==== Items ====

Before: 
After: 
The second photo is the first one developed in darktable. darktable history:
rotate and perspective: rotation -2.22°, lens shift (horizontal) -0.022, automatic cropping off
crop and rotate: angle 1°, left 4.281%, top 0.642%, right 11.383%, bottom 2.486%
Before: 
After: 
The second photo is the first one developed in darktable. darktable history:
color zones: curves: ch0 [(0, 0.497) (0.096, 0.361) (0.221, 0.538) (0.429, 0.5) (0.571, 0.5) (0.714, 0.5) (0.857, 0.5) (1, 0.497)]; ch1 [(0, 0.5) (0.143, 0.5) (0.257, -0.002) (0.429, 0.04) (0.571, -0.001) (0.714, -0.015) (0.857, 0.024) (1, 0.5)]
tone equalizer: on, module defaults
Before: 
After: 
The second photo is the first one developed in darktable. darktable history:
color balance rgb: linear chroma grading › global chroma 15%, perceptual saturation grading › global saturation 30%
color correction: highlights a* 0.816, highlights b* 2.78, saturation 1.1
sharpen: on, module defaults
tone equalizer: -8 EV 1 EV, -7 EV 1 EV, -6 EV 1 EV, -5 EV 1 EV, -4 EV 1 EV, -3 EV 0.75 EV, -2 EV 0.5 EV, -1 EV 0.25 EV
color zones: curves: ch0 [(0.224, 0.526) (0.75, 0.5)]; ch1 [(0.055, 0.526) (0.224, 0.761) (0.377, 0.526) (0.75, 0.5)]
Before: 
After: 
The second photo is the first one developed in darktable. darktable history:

====

| Required task |
Reproduce the lines above word for word, from the first line through the line that contains "color zones: curves: ch0 [(0.224, 0.526)", including both.

| Written response |
Before: 
After: 
The second photo is the first one developed in darktable. darktable history:
rotate and perspective: rotation -2.22°, lens shift (horizontal) -0.022, automatic cropping off
crop and rotate: angle 1°, left 4.281%, top 0.642%, right 11.383%, bottom 2.486%
Before: 
After: 
The second photo is the first one developed in darktable. darktable history:
color zones: curves: ch0 [(0, 0.497) (0.096, 0.361) (0.221, 0.538) (0.429, 0.5) (0.571, 0.5) (0.714, 0.5) (0.857, 0.5) (1, 0.497)]; ch1 [(0, 0.5) (0.143, 0.5) (0.257, -0.002) (0.429, 0.04) (0.571, -0.001) (0.714, -0.015) (0.857, 0.024) (1, 0.5)]
tone equalizer: on, module defaults
Before: 
After: 
The second photo is the first one developed in darktable. darktable history:
color balance rgb: linear chroma grading › global chroma 15%, perceptual saturation grading › global saturation 30%
color correction: highlights a* 0.816, highlights b* 2.78, saturation 1.1
sharpen: on, module defaults
tone equalizer: -8 EV 1 EV, -7 EV 1 EV, -6 EV 1 EV, -5 EV 1 EV, -4 EV 1 EV, -3 EV 0.75 EV, -2 EV 0.5 EV, -1 EV 0.25 EV
color zones: curves: ch0 [(0.224, 0.526) (0.75, 0.5)]; ch1 [(0.055, 0.526) (0.224, 0.761) (0.377, 0.526) (0.75, 0.5)]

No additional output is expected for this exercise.